Al di là delle sue valenze emozionali, esiste una vera e propria estetica della luce artificiale. Perfino rileggendo con occhi moderni le opere di Caravaggio, possiamo immaginare che quei fasci di luce obliqui sono generati da fari alogeni, mentre gli autori del Realismo Magico azzerano il chiaroscuro con un’illuminazione diafana, uniforme, sotto a un soffitto permeato da tubi fluorescenti…
Tuttavia, è stata la persistenza della lampadina a incandescenza nell’industria e nella nostra vita quotidiana ad avere creato un paesaggio progettuale che oggi dobbiamo rimettere in discussione.
Per oltre un secolo, dagli studi pittorici di Giacomo Balla in poi, il design ha creato lampade proprio intorno alla lampadina, quasi come fosse un vestito: la sorgente era un’entità indiscutibile, mentre l’involucro ha rispecchiato il gusto del tempo e le sue istanze sociali. Dall’elettrificazione degli chandelier tempestati di cristalli fino ai modelli dinamici di Gino Sarfatti, le lampade hanno sempre costituito, soprattutto nelle case, oggetti dalla personalità tutt’altro che neutra. Oltre alla funzione di illuminare, spesso interagendo con la manualità dell’utente, hanno segnato decenni di paesaggi domestici, tanto da diventare vere icone epocali. Irradiavano magia (ovviamente) da accese, ma anche da spente erano totem simbolici al pari delle sculture e degli altri elementi d’arredo.
Ma non sempre l’innovazione tecnologica scatena nuovi impulsi disegnativi. L’avvento dei LED, che coincide temporalmente con l’inizio del nuovo millennio, ha portato il lighting design verso la smaterializzazione del corpo luminoso, fino a ridurlo a un punto o a un filamento. La lampada viene ridotta all’essenziale, tanto da diventare minimalista con due decenni di ritardo rispetto all’arredo. Ogni elemento di caratterizzazione linguistica appare superfluo o in contrasto con quel processo di dissoluzione visiva. E la potenza d’immagine del prodotto appare inversamente proporzionale alla ricerca sul rendimento delle sorgenti. Unica eccezione, Ingo Maurer, che ha condotto la miniaturizzazione della lampadina nel terreno della sperimentazione poetica e tipologica.
Insomma, mentre poltrone, contenitori e tavoli cercano affannosamente un’identità – spesso in chiave imitativa – nel caos merceologico contemporaneo, le lampade vi rinunciano.
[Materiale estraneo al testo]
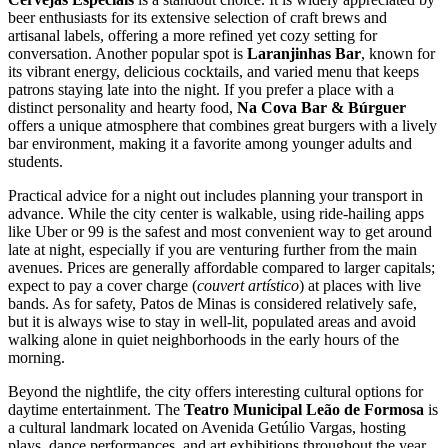
beer enthusiasts for its extensive selection of craft brews and
artisanal labels, offering a more refined yet cozy setting for
conversation. Another popular spot is
Laranjinhas Bar
, known for
its vibrant energy, delicious cocktails, and varied menu that keeps
patrons staying late into the night. If you prefer a place with a
distinct personality and hearty food,
Na Cova Bar & Búrguer
offers a unique atmosphere that combines great burgers with a lively
bar environment, making it a favorite among younger adults and
students.
Practical advice for a night out includes planning your transport in
advance. While the city center is walkable, using ride-hailing apps
like Uber or 99 is the safest and most convenient way to get around
late at night, especially if you are venturing further from the main
avenues. Prices are generally affordable compared to larger capitals;
expect to pay a cover charge (
couvert artístico
) at places with live
bands. As for safety, Patos de Minas is considered relatively safe,
but it is always wise to stay in well-lit, populated areas and avoid
walking alone in quiet neighborhoods in the early hours of the
morning.
Beyond the nightlife, the city offers interesting cultural options for
daytime entertainment. The
Teatro Municipal Leão de Formosa
is
a cultural landmark located on Avenida Getúlio Vargas, hosting
plays, dance performances, and art exhibitions throughout the year.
Non a caso, se oggi si va alla ricerca di un oggetto illuminante prestigioso e riconoscibile, il cliente si orienta verso icone del passato, attinte sia dal mercato del vintage sia dai cataloghi di aziende che hanno continuato a editare certi modelli.
Non a caso, il recente rilancio del marchio milanese Stilnovo è avvenuto proprio con la riproposizione di lampade disegnate da Sottsass, Castiglioni, Joe Colombo e altri tra il 1946 e agli anni ‘80… che, paradossalmente, funzionano con lampadine a LED montate all’interno di bulbi di tipologia arcaica…
Una ricerca della “diversità” che si oppone soprattutto all’omologazione. Una linea orizzontale sopra al tavolo da pranzo o un esile stelo a pavimento, in fondo, sono entità monodimensionali che si assomigliano fra loro, tradendo la personalità individuale, la filosofia del marchio e la tradizionale distinzione tra low cost a alta gamma.